Unhinged (Necessary Evils #1)

“I do choose you. I will always choose you. You’re my family, too. And I do feel safe with your family. Safer than I have ever felt, but a part of me wants to know who my mother is, while another part is terrified.”

Adam pulled up in front of the storage unit and put the Rover in park. “We don’t have to decide anything right now except whether you want to open that door and see what was so important your father wrote it into his will.”

Noah stared at the door of the unit. “We’ve come this far…”

“We have. But I can do this alone. My brothers and I can finish this for you. We’ve already got blood on our hands and memories that would break normal people. We have no problem eliminating an army of pedophiles if that’s what it takes.”

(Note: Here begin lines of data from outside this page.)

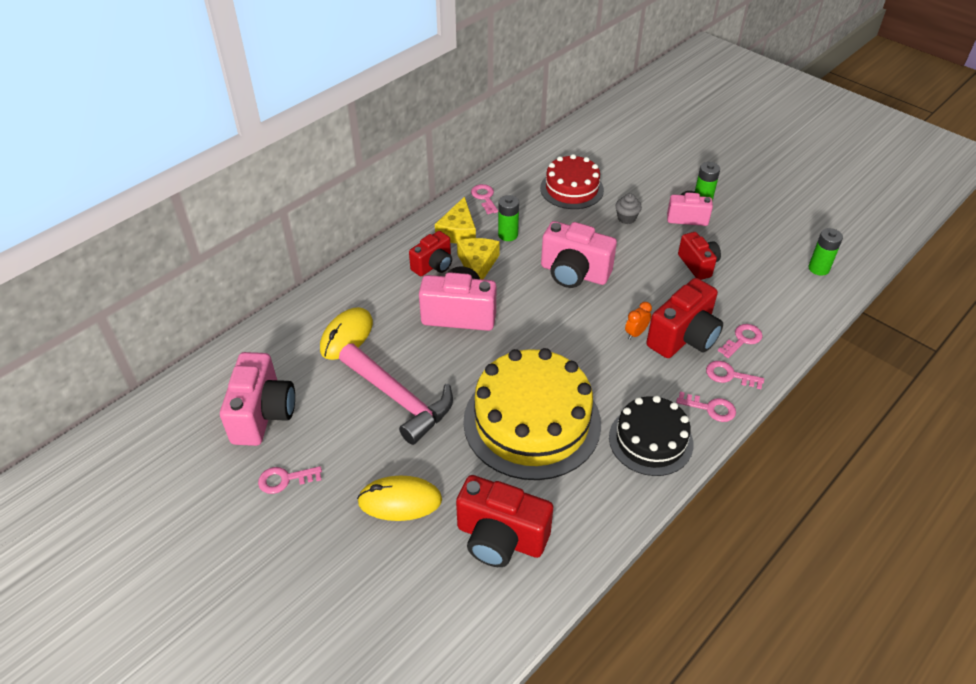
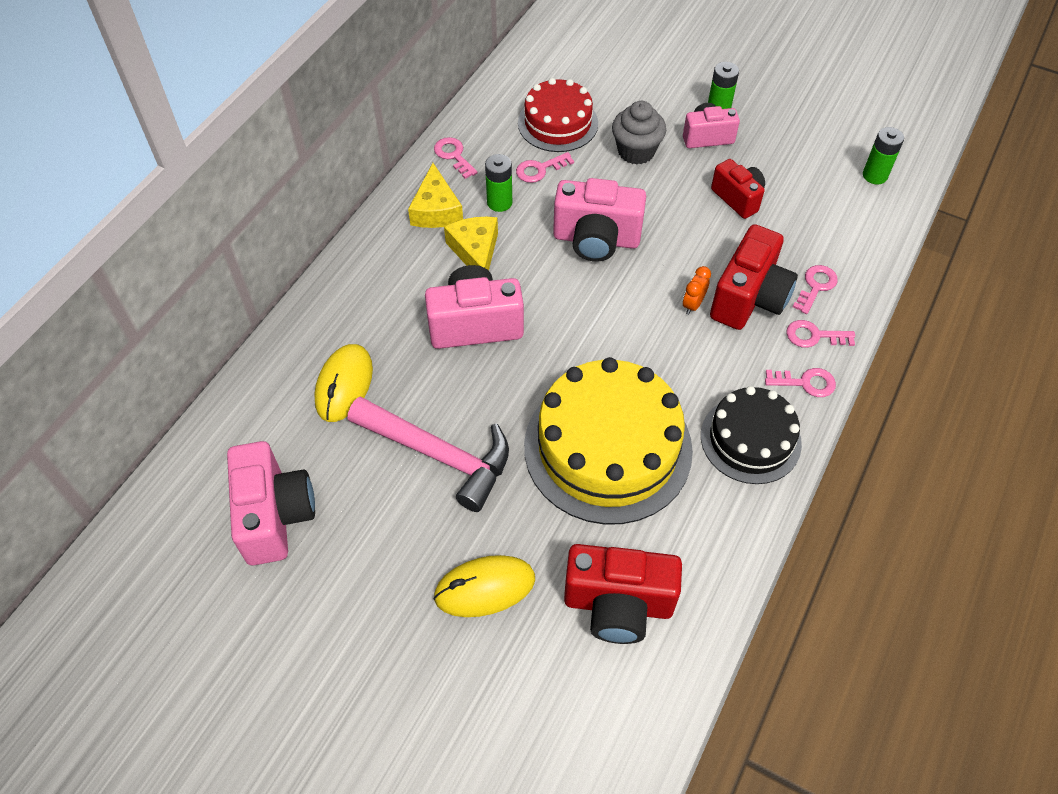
camera: 15 degrees left, 10 degrees up
(285, 479) = (334, 595): pink key -> pink key (540, 169)
(433, 265) = (420, 264): red camera -> none
(626, 218) = (636, 151): grey cupcake -> grey cupcake, size x1.64

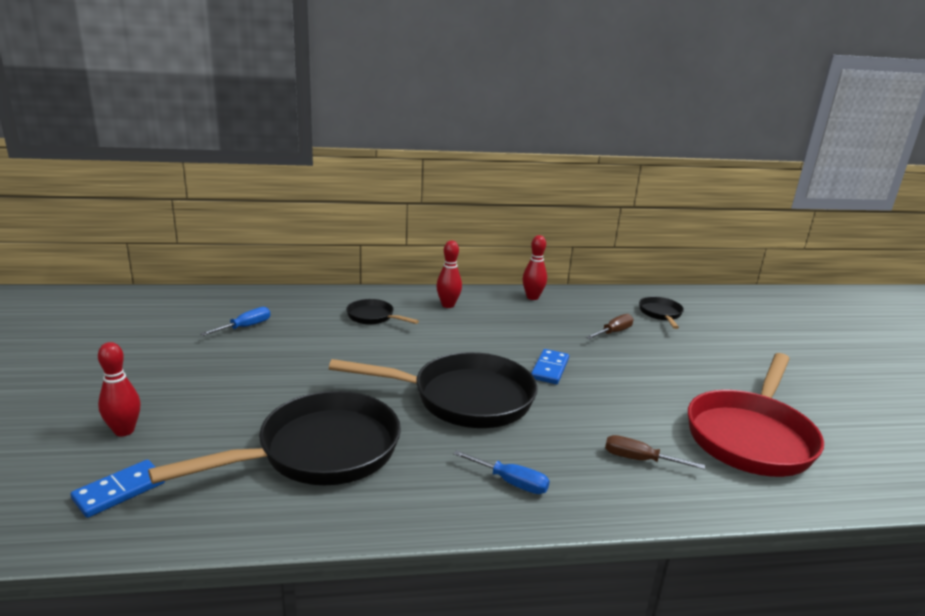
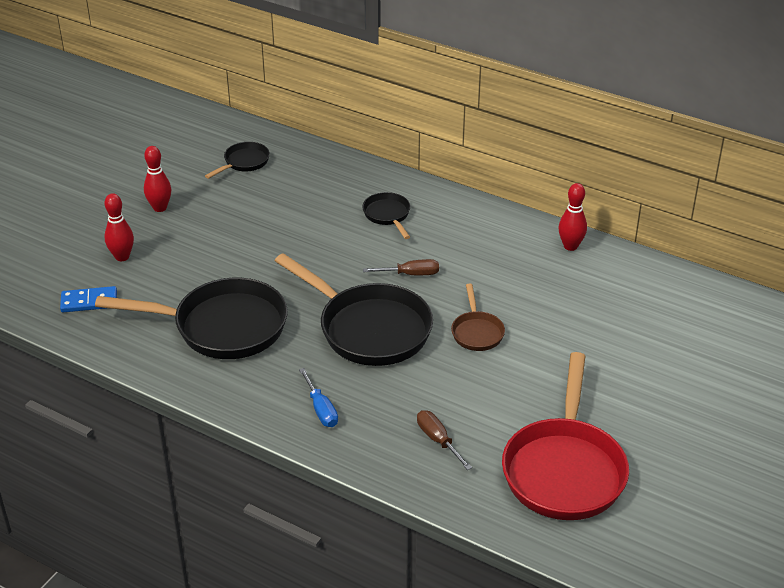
camera: 40 degrees right, 15 degrees up
(245, 327) = (273, 189): blue screwdriver -> none
(448, 305) = (471, 225): red bowling pin -> red bowling pin (160, 208)
(550, 369) = (477, 332): blue domino -> brown pan
(613, 332) = (596, 319): brown screwdriver -> brown screwdriver (410, 274)
(660, 314) = (684, 319): black pan -> black pan (244, 162)
(751, 436) = (564, 469): red pan -> red pan turned 60 degrees counterclockwise

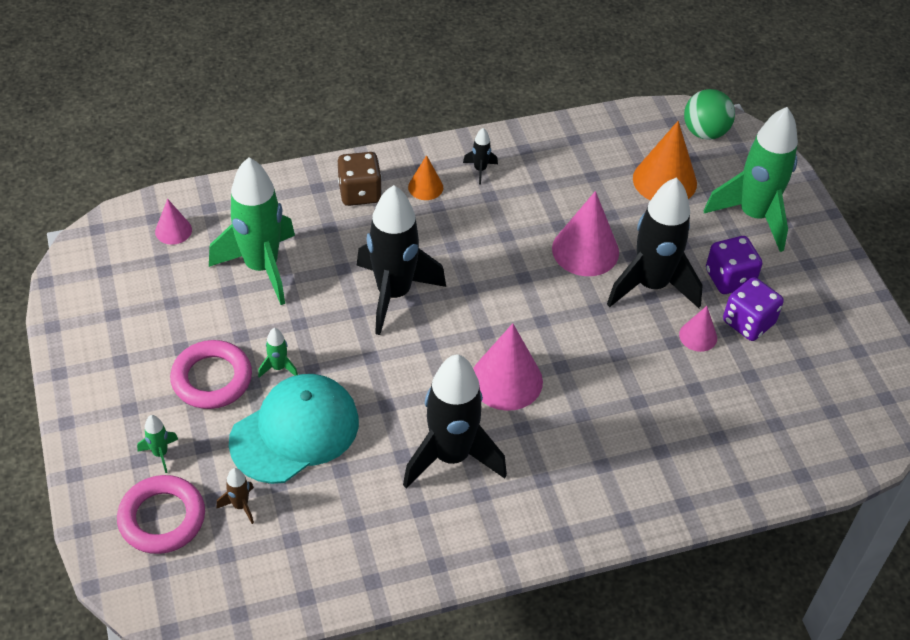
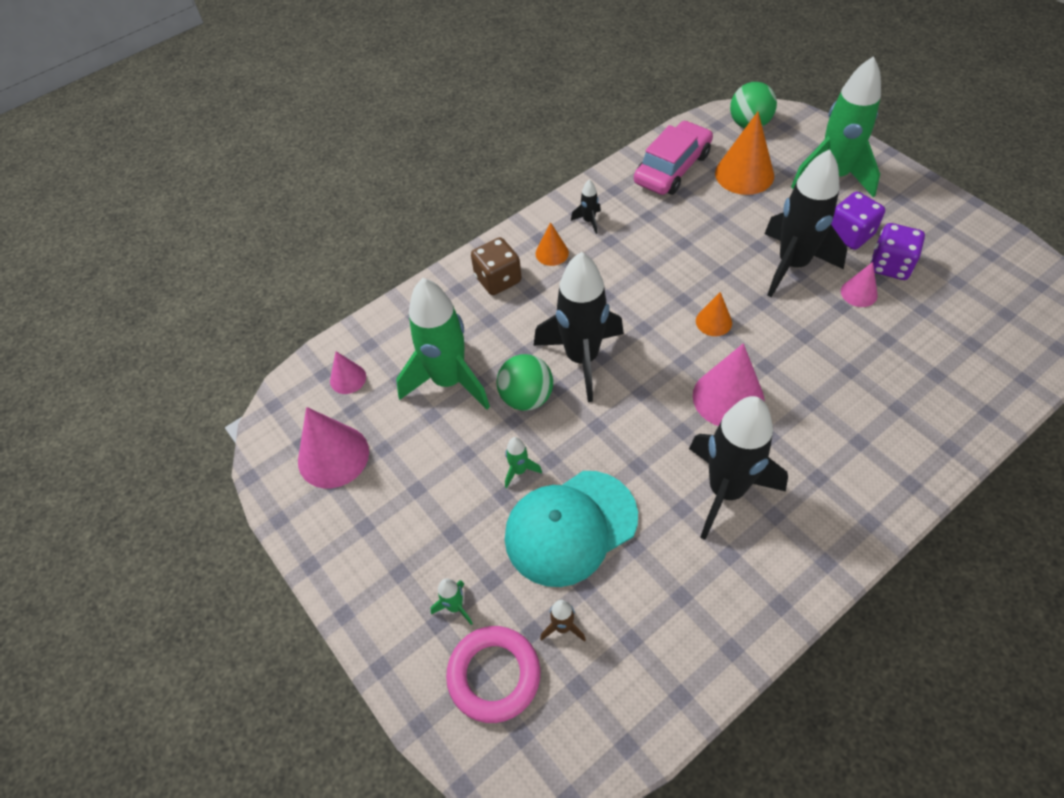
camera: 15 degrees left, 5 degrees up
(212, 379) = (463, 508): pink ring -> none
(295, 431) = (570, 527): turquoise cap -> turquoise cap turned 150 degrees counterclockwise
(322, 308) = (526, 397): none -> green ball
(538, 308) = (713, 322): none -> orange cone
(585, 250) = (719, 256): pink cone -> pink cone (333, 456)
(596, 148) = (672, 168): none -> pink car

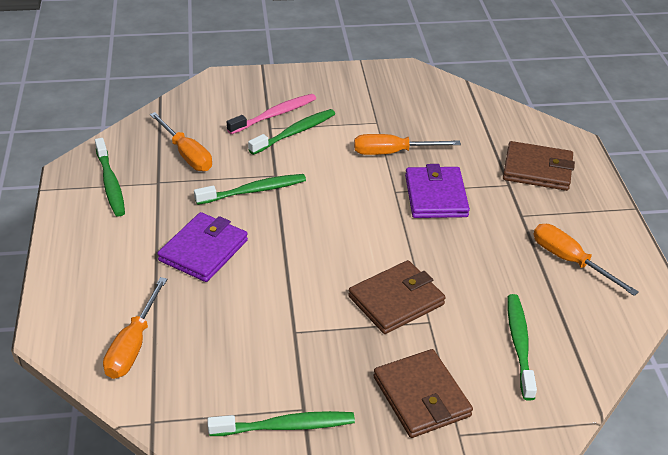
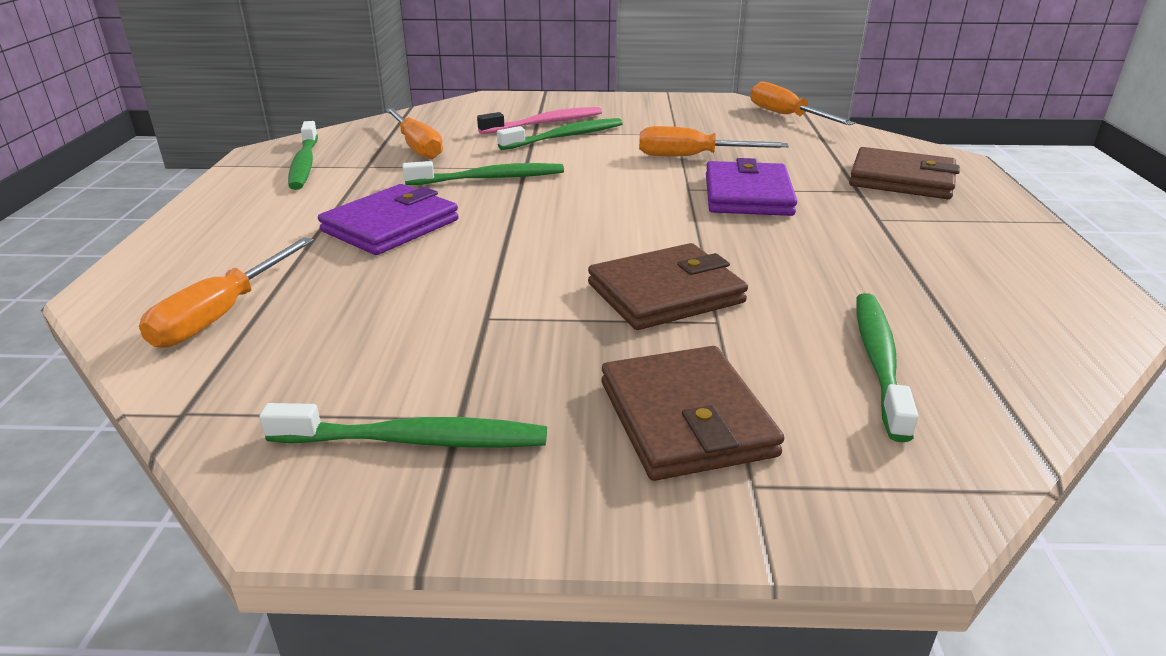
camera: 10 degrees right, 10 degrees down
(570, 261) = (962, 268): orange screwdriver -> orange screwdriver (786, 116)

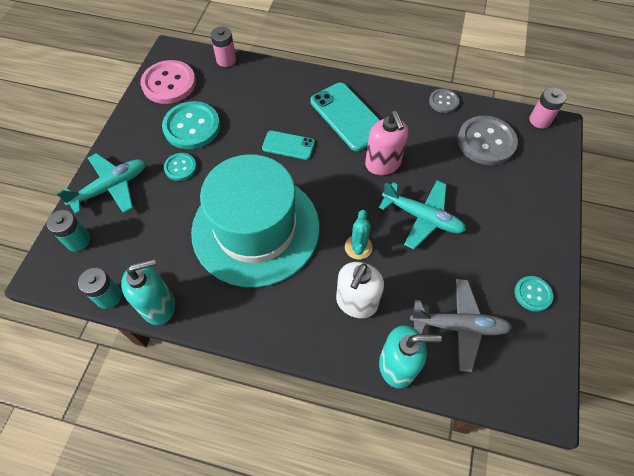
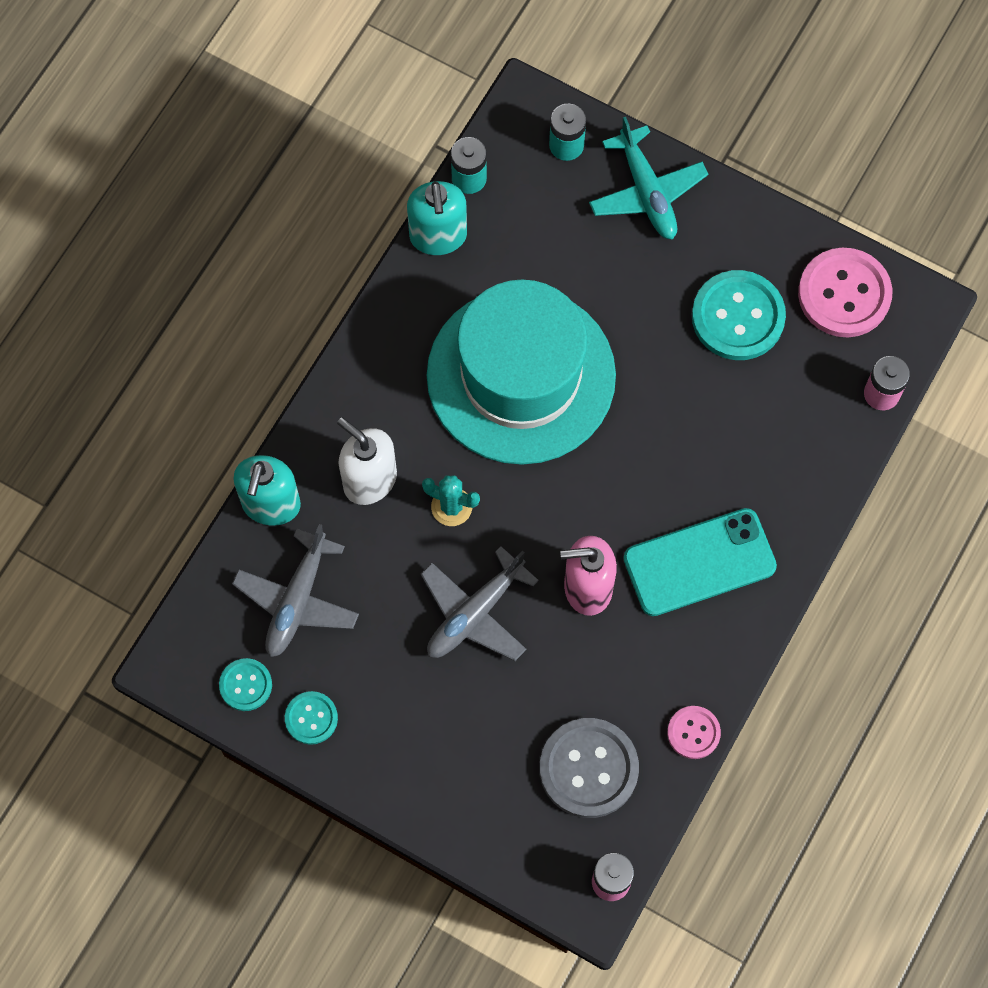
camera: 105 degrees right, 10 degrees up
(180, 167) = (659, 290): turquoise button -> turquoise button (245, 685)
(288, 145) = (662, 454): turquoise phone -> none
(422, 217) = (474, 613): turquoise plane -> grey plane
(443, 102) = (693, 733): grey button -> pink button

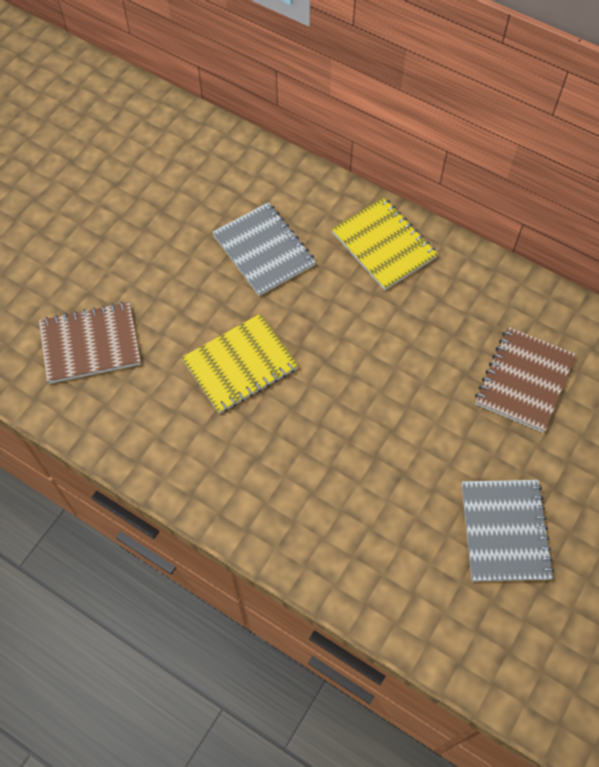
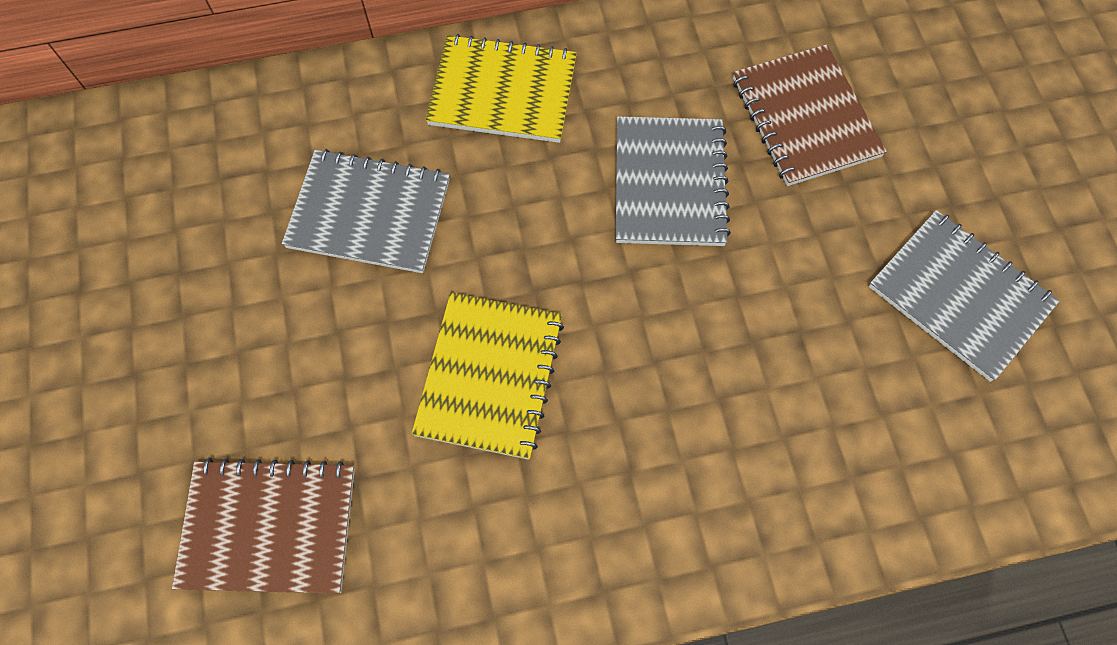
camera: 45 degrees left, 5 degrees up
(90, 344) = (269, 527): brown notebook -> brown notebook turned 60 degrees clockwise
(417, 353) = (669, 183): none -> grey notebook

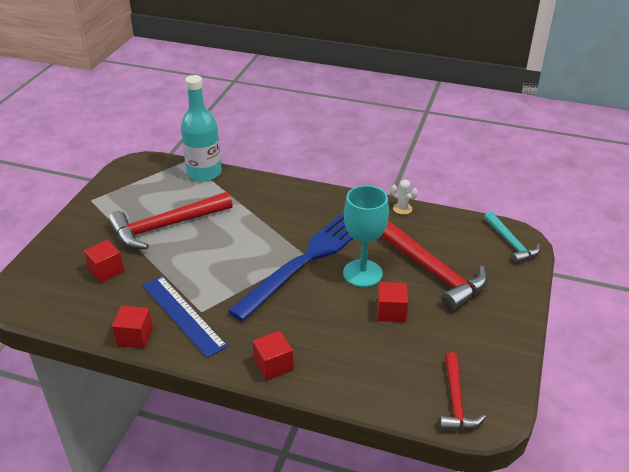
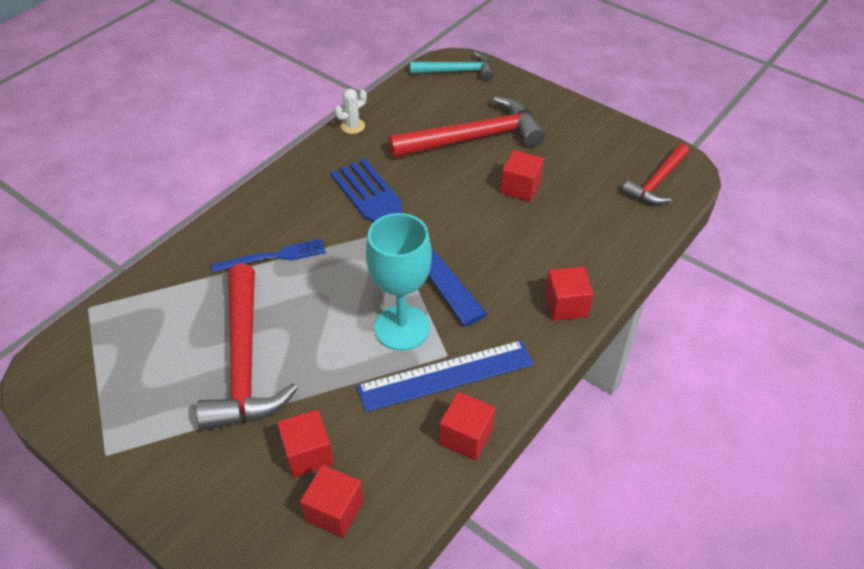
camera: 70 degrees left, 10 degrees up
(69, 292) = (334, 511): none -> red cube
(204, 173) = (139, 292): turquoise bottle -> none
(255, 212) = (273, 257): none -> blue fork
(362, 273) = (448, 191): turquoise goblet -> turquoise goblet (402, 327)
(455, 400) = (657, 182): red hammer -> red hammer turned 105 degrees clockwise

Noah’s stomach plummeted. He should just say yes. Let Adam do the hard stuff. But maybe he was right. That wasn’t who Noah was. “Let’s go.”

The key slid home and unlocked with a solid click. The rolling door groaned in protest as Adam slid it upwards, revealing…two storage boxes. Just two. Sitting in a large, otherwise empty space.

Noah bit down hard on his cheek before asking, “Do we take them or look at them here?”

Adam’s gaze seemed to snag on something in the corner of the unit and, for a second, Noah had the irrational thought that somebody was standing there. He turned slowly, following his gaze over and up, heart stopping when he saw the small camera and the blinking light. “Do you think it’s hooked up to something or just there to scare people away?”

“I think it doesn’t matter either way. There’s clearly something in these boxes worth seeing. Snag one and put it in the back.”

“Where are we going?”

“Back to my father’s house.”





*



Once they were back in the Batcave, Noah felt much safer. Nobody could touch him there, least of all Gary. But now, he could never go back to his old life. He hadn’t ever intended to go back, but having the choice taken away from him made him feel sick. He was like a spy who’d been burned, and now, the only way out was through. They had to kill Gary, or Noah would never be safe. He might not be safe anyway. There was no guarantee that camera feed went to Gary, even if he was the most obvious choice.

Thomas had joined them downstairs, along with August and Atticus. The twins and Archer were missing. Noah wasn’t sure about the last sibling, Aiden. There were pictures of the seven of them along with Thomas all over the house, but Aiden disappeared around the time of his college graduation.

There was definitely a story there, but Noah couldn’t begin to imagine what it was. The newspapers referred to Aiden as the estranged son, the one adopted as a teen who just never seemed to take to being part of a large family. There was definitely more to his story, but Noah wasn’t going to pry. It didn’t matter in the grand scheme of things. At least, not at the moment.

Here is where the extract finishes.